A day after the Financial Action Task Force (FATF) decided to place Pakistan back on its terror financing watch-list on a list of countries that financially aid terrorism, Islamabad on Saturday slammed the decision as “politically motivated” that may affect its future cooperation.
The South Asian nation would be officially placed on the FATF “grey list” in June at its next meeting, a senior government official who attended the global money-laundering watchdog’s meetings in Paris told the Express Tribune. Pakistan was previously on the “grey list” from 2012 to 2015. “The resolution against us was on political grounds to pressurise Pakistan. We were on this watch list till 2015 and despite this, we grew the country’s economy. It is wrong to speculate that this will have dire economic consequences on the country,” said Interior Minister Ahsan Iqbal.
He said that Pakistan had made the “most efforts” to combat terrorism. “We are taking steps not to please the US but four our own benefit. We will follow our own agenda to achieve national goals.” According to media reports, despite an earlier reluctance to the US-led resolution, China and the Gulf Cooperation Council later dropped their opposition to the move against Pakistan. Turkey was the only country which blocked the resolution.

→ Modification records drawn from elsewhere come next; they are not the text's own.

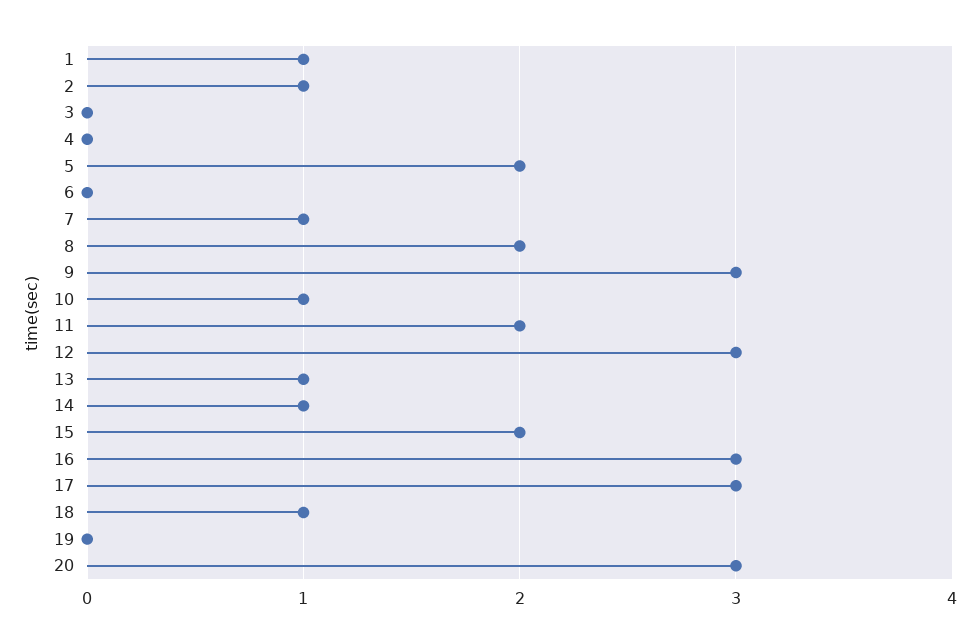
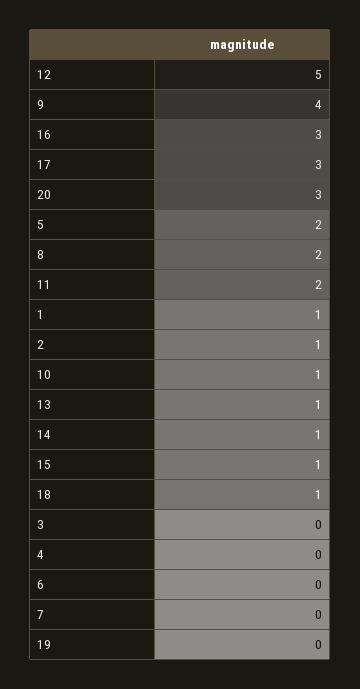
  {
    "1": 1,
    "2": 1,
    "3": 0,
    "4": 0,
    "5": 2,
    "6": 0,
-   "7": 1,
+   "7": 0,
    "8": 2,
-   "9": 3,
+   "9": 4,
    "10": 1,
    "11": 2,
-   "12": 3,
+   "12": 5,
    "13": 1,
    "14": 1,
-   "15": 2,
+   "15": 1,
    "16": 3,
    "17": 3,
    "18": 1,
    "19": 0,
    "20": 3
  }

The reports said that Germany and France supported the US motion. Meanwhile, Adviser to Prime Minister on Finance Miftah Ismail alleged that Pakistan was made a “target of politics” at the FATF meeting despite the country’s tangible efforts to crack down on money laundering and terror financing.
Now, the FATF would require Pakistan to submit an action plan in May in order to be removed from the list in the coming months or years. If Pakistan fails to submit a plan, the FATF has the option of placing the country on its black list, which carries “adverse implications”.